On pourrait s’attendre à ce que le cœur miséricordieux du Seigneur L’amène à la compassion et à opérer une guérison rapide de l’enfant.Toutefois, le Seigneur se met à poser des questions sans fin ; depuis combien de temps est-il dans cet état, est-ce que cela lui arrive souvent, car en fait Il attend une manifestation de foi de la part du père. Et ce n’est que lorsque le père, en larmes, Le supplie que le Seigneur ordonne à l’esprit mauvais de sortir de l’enfant. N’est-ce pas là l’image de la façon dont nous nous défaisons de nos propres péchés, de la lenteur et de la difficulté que nous avons à nous séparer de nos passions et de nos infirmités. Le père, c’est chacun d’entre nous qui apporte son âme malade pour la soigner, mais ne nous arrive-t-il pas les mêmes déconvenues qu’à cet enfant infirme ? Nous recourrons aux remèdes salutaires de l’Église – ils n’apportent aucun secours ; la prière n’agit pas ; le carême n’est plus reconnu de nos jours ; notre confession est froide et la sainte Communion ne transforme pas le pécheur.

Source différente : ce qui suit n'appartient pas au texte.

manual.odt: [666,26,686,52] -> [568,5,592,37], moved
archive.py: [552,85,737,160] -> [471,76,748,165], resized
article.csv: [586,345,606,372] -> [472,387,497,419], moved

L’Evangile de ce jour nous indique que la cause de la résistance vivace de nos propres péchés et de l’état de péché de l’ensemble de la société est dans l’esprit de notre temps. L’enfant est frappé par un esprit impur, mais n’est-ce pas du fait que toute notre société, tout notre peuple est malade ? On demande la guérison de l’enfant et pourquoi ne demande-t-on pas de guérir le peuple et la société de leurs maladies, guérir les foules de l’obscurantisme et de l’ignorance, de l’incrédulité, des moqueries hautaines des pharisiens et du manque de confiance en soi des disciples eux-mêmes.

N’en est-il pas de même avec nous ?

Nous sommes fils de notre temps, nous sommes chair de la chair de notre société. Comment pourrions nous nous couper d’elle ? Avant même que nous ne commencions d’éduquer notre âme, nous sommes envahis par les péchés qui viennent de l’extérieur, du monde, des règles qui le dirigent, des coutumes, des tentations. Voilà pourquoi les enseignements des parents, tout comme les bons exemples, ont peu de succès. Nous protégeons nos enfants, nous semons tout ce qui est bon et honnête et attendons que cela porte de bons fruits et nous nous étonnons – d’où leur viennent des pensées d’un tout autre ordre et un caractère contre lesquels il n’est pas possible de lutter.

La société est responsable de nos péchés en ce sens qu’elle nous apprend à vivre selon l’esprit contemporain et non selon l’enseignement du Seigneur et sous l’influence de l’Église.

L’autre raison de notre dysfonctionnement nous est également indiquée dans l’Évangile : c'est la légèreté, l'insuffisance et la froideur de notre foi. Pourquoi le Seigneur n'a-t-il pas répondu immédiatement à la demande du père sur son fils malade ? Du fait qu'il n'y avait dans cette demande pas de foi profonde dans le Seigneur, ni participation personnelle, ni réelle pitié pour son son fils, ni cette tristesse parentale qui s'exprime dans des larmes, dans du désespoir, dans un regard noyé dans la prière et l'espoir.

Entendez à quel point était froide la demande du père : « Je T'ai amené mon fils, et si tu peux quelque chose, viens à notre aide ».

« Si tu peux quelque chose » … Quel doute, quel manque de foi dans le médecin, et donc – quel succès en attendre ! Et nous voyons le Seigneur commencer à guérir non le fils, mais le père. Il lui demande si l'enfant est malade depuis longtemps, comme si Lui, qui est Omniscient, ne le savait pas. La réponse à cette question n'était pas utile pour Lui, mais pour le père afin d'éveiller en lui un sentiment de pitié pour son fils, pour les souffrances qu'il endure, lui faire comprendre le poids de sa maladie. C'est pourquoi le Seigneur a dit : « O race incrédule, jusques à quand serai-Je avec vous? » Mais, néanmoins, tout est possible à celui qui croit.